**EXERCISE DIRECTIONS:**
Reproduce word for word the passage of the HIPAA subpoena comment below that begins with "If anyone is" and ends with "to the state.".

Sometimes the judge overrules. Most of the time (in my experience, anyways) the patient doesn't bother to object. I suspect because the patients don't have lawyers/don't know how. It doesn't happen very often where third party records are requested. Usually products liability cases or the like, but even then the lawyers need to have identified the third party and have a sense of what was going on with them.
Note: I do get a lot of third party in the case of medical board subpoenas, but the healthcare oversight exception to HIPAA applies in those instances and usually the patient is the person who brought the complaint, anyways. And of course, criminal subpoenas, which are in the law enforcement section of HIPAA and don't require the letter of assurance, at least on the prosecution side.
If anyone is ever interested in the exceptions to HIPAA 45 CFR 164.512 is the place to go for most of them.
As for "how will judges react", I suspect that the authors/advocates of this bill know EXACTLY which courts to file the suits in and those judges are geared up and raring to go against baby killers and their assistants.
I'm frankly more worried about how OB/GYNs will react. More bad baby cases. More maternal fatalities. Maternal Fetal Medicine folks leaving the state because the risk of practicing in that area is just not worth it. Residency programs losing their ACOG accreditation because they can't train on abortion, therefore not attracting good OB/GYN residents to the state.
The authors of this bill Do. Not. Give. A. Shit. about any of this.

**Text extracted from each page:**
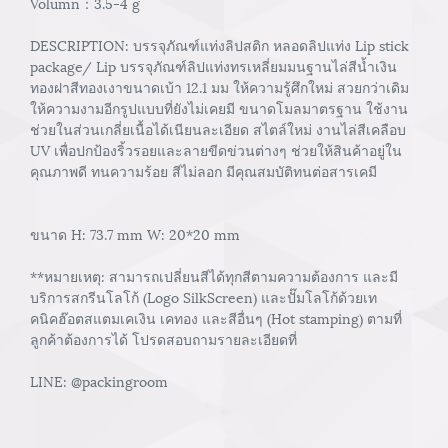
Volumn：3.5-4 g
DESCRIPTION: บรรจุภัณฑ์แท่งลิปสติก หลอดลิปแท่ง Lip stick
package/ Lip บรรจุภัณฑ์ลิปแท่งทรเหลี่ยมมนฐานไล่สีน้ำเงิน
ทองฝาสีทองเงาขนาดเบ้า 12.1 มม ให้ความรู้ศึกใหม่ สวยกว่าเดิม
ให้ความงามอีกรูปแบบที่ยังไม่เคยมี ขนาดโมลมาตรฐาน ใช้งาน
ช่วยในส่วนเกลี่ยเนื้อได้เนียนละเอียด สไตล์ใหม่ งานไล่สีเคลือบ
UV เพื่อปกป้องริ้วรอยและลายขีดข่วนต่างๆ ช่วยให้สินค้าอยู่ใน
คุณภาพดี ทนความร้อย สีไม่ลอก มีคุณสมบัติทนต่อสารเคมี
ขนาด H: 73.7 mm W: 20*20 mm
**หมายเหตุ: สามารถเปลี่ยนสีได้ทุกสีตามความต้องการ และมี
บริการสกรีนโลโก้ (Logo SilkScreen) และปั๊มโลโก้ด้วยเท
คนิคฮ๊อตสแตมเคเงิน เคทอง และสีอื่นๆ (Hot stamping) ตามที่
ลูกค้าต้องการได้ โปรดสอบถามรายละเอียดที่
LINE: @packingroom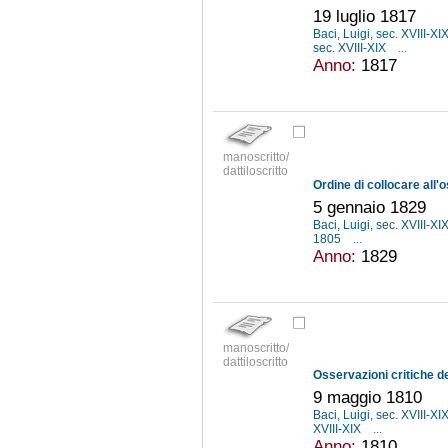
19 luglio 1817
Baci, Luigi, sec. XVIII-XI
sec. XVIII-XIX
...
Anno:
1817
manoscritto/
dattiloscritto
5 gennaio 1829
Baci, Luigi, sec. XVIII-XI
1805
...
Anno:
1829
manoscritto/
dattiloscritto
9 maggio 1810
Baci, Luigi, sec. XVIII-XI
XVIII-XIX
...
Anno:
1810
==
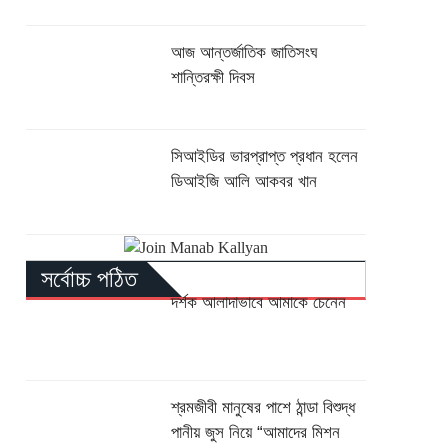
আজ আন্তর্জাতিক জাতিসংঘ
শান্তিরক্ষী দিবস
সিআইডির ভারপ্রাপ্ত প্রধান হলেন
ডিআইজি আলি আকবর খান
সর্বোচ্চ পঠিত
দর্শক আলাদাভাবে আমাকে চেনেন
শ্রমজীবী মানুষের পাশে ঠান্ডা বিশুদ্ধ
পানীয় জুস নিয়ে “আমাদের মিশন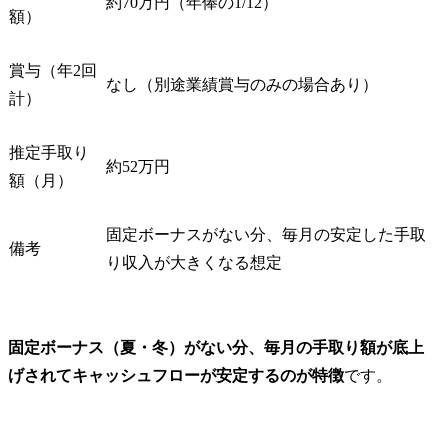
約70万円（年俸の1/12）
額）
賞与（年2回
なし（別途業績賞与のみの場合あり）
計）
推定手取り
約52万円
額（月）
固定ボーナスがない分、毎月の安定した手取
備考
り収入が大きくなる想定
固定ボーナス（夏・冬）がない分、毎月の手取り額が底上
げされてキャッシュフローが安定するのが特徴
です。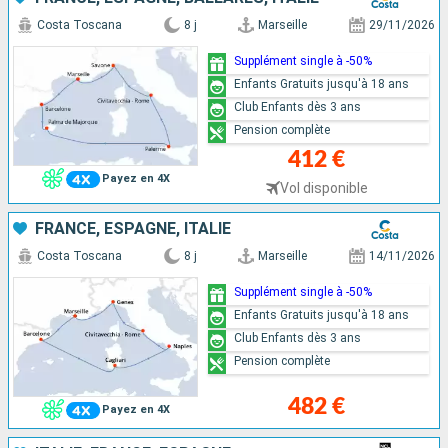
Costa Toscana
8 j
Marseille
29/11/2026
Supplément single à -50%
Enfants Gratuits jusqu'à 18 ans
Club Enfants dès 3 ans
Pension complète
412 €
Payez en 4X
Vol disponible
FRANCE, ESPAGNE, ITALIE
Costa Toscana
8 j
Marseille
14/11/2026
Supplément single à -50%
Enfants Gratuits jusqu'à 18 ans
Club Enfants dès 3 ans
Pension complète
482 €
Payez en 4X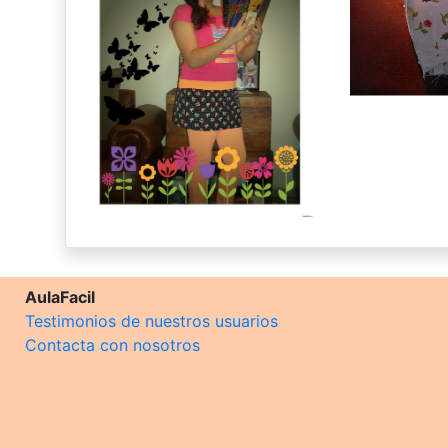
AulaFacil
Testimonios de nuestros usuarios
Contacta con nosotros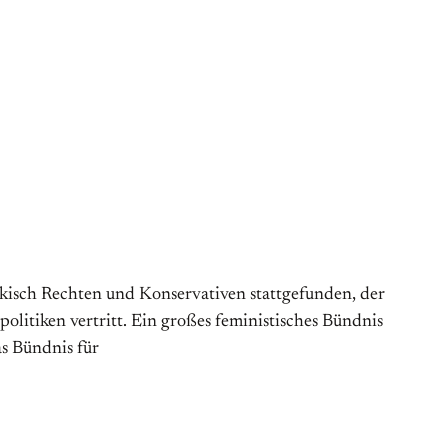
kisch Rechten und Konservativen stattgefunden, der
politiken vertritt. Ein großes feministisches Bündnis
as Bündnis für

**EXERCISE OUTPUT:**
If anyone is ever interested in the exceptions to HIPAA 45 CFR 164.512 is the place to go for most of them.
As for "how will judges react", I suspect that the authors/advocates of this bill know EXACTLY which courts to file the suits in and those judges are geared up and raring to go against baby killers and their assistants.
I'm frankly more worried about how OB/GYNs will react. More bad baby cases. More maternal fatalities. Maternal Fetal Medicine folks leaving the state because the risk of practicing in that area is just not worth it. Residency programs losing their ACOG accreditation because they can't train on abortion, therefore not attracting good OB/GYN residents to the state.